"Honey, you look like you're going off to play tennis somewhere."
That's what the hubbs said to me before I went off on my run this morning. I was wearing my new Nike running skirt and a Nike Pro Combat tank top.
The skirt seemed a little short. The spandex shorts underneath seemed even shorter. The skirt had flaps on either side, making it more like a loincloth rather than a running skirt. It really revealed my awesome running tan lines, too:
Those shorts were about the length of that skirt. Only those shorts won't fly up while I'm running. |
I felt rather uncomfortable being in the shortness and flimsiness that was this running skirt. I began to doubt its "running skirt" function, thinking maybe it had been misplaced in the "running" section of the store from which I had purchased it. Maybe it was a tennis skirt that had lascivious desires to be a running skirt and was just hanging out in the running stuff on the day that I found it, sitting there all on sale and my favorite color blue and stuff.
And then I had no more time for doubts, because I had to get my butt outside and go for a run.
My ladder workout was tough-tougher than I thought it would be. The mile at the top of the ladder almost got me, but I pushed on and finished the workout. My inner mantra, in fact, became "YOU WILL FINISH THIS WORKOUT." Sometimes I listen to myself, and I did this morning. I finished the workout.
But whenever I was running into the wind, I am afraid I gave the neighbors a little bit of a free show that they can never, ever unsee, no matter how hard they scrub those eyeballs. The skirt kept riding up right along with the spandex underneath, and it felt like I was running naked from the waist down. That wasn't exactly unpleasant, I must confess, but what was unpleasant was realizing that it looked like I was running around in tight blue underwear because the skirt had flown up and blended in with my shirt.

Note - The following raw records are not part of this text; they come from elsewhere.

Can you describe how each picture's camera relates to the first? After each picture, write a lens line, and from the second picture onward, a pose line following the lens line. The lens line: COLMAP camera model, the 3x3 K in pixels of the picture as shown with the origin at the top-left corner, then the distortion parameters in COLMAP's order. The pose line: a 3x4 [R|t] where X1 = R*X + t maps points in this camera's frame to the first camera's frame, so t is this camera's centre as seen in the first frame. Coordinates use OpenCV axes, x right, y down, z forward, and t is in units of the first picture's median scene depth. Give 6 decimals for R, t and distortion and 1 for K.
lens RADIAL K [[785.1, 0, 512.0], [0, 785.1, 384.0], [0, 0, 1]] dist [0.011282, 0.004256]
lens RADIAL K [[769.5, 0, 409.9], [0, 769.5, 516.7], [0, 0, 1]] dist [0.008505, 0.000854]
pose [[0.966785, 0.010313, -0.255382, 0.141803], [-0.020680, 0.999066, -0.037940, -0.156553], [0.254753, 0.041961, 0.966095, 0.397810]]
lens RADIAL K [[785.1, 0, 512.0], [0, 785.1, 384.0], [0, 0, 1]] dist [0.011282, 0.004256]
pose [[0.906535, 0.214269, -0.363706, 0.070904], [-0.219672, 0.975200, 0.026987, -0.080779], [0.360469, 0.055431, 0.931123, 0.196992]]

The whole loincloth-esque feeling of this skirt is a deal breaker for me, along with the spandex shorts riding up to regions of my body none of us (including me) want to think about. It also doesn't help that there is only one tiny pocket at the waist for your stuff. I need more pockets, dammit. Nike, weren't you listening when I wrote this post?!? They need to design a cargo running skirt with all sorts of pockets just for me.
I think the biggest deal breaker for the neighbors is my awesome tan lines. Along with the impression of me running in that skirt this morning that is seared into their retinas forever.